Being named the executor of an estate, for many people, is an overwhelming thing to take on. But it doesn't have to be. While there are a good many steps to the process and potential difficulties along the way, preparing ahead of time and having professionals to consult can make things a lot easier.
Among the tasks one will take on in the process is to obtain the deceased person's death certificate. This can be obtained from the funeral home. Copies will be needed for notification purposes.
One of the first things an executor should do is locate the estate planning documents. Ideally, the executor will already know where to obtain them. A copy of the will needs to be filed with the probate court, and this needs to be done typically within several days to a month of death. If the deceased person's estate plan is trust-based, it may be able to avoid probate. This can be a real blessing, depending on the state he or she lived in.
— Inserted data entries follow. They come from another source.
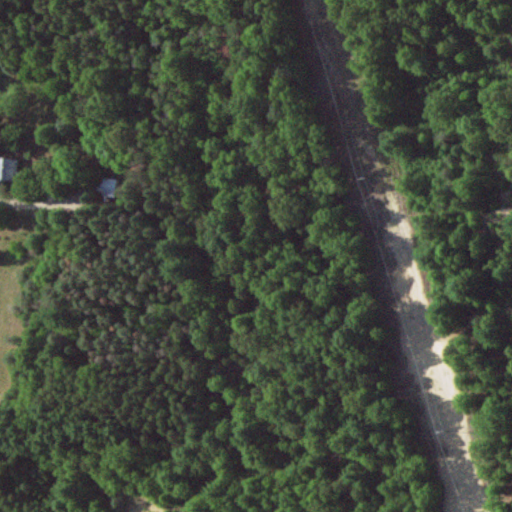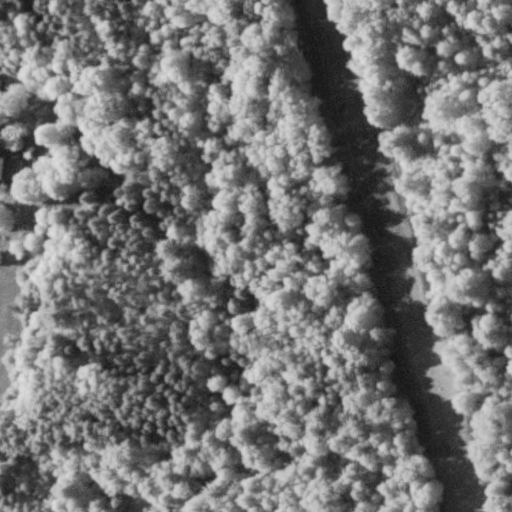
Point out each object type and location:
building: (8, 170)
building: (110, 187)
road: (40, 202)
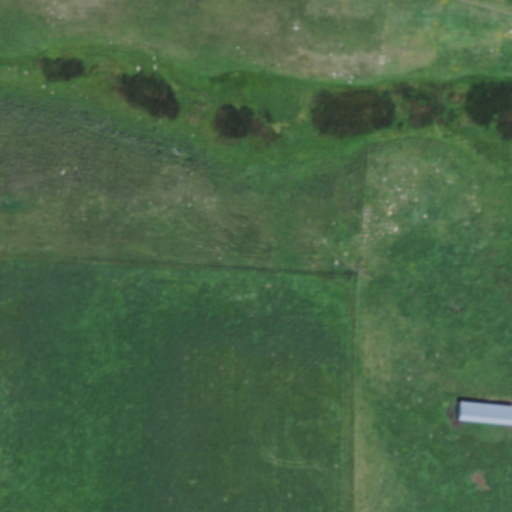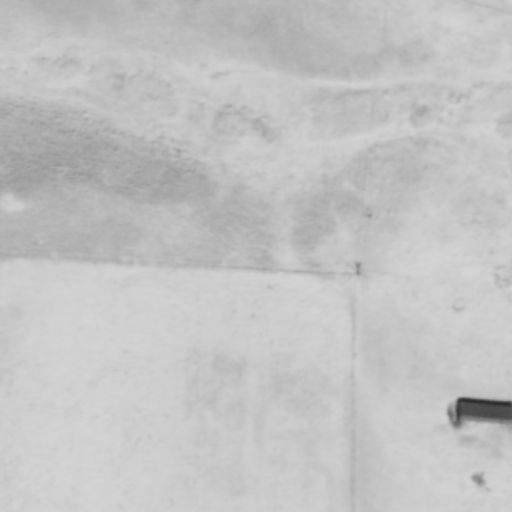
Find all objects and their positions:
building: (484, 412)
One will need to file letters testamentary after filing the will with the probate court. The probate court will need to confirm the executor appointment, and that is the purpose of the letters testamentary.
The next step is to locate the assets and protect them from distribution. Assets going through probate cannot be distributed until the probate process is complete and creditors have been paid. Trust assets may be distributed without court approval, but those under a will need to have approval from a probate judge.
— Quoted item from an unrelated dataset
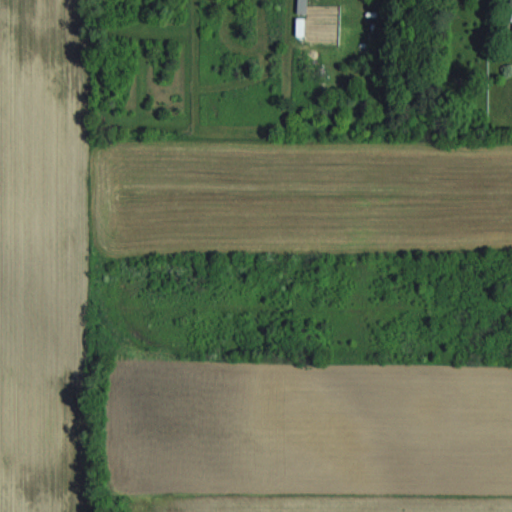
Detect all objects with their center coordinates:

The executor, before distribution, will need to ensure that creditors are paid. If the estate's debts exceed its assets, potential inheritors are not liable for paying them. Creditors, rather, will be prioritized according to the rules of the state. The executor's job is to determine whether the estate can cover all its debts before paying any of them off.
Again, seeking professional advice-particularly from an attorney and a tax accountant-can be an immense help in carrying out one's duties as executor, particularly if the estate plan is complicated. With this advice and a bit of planning, the process can go much more smoothly.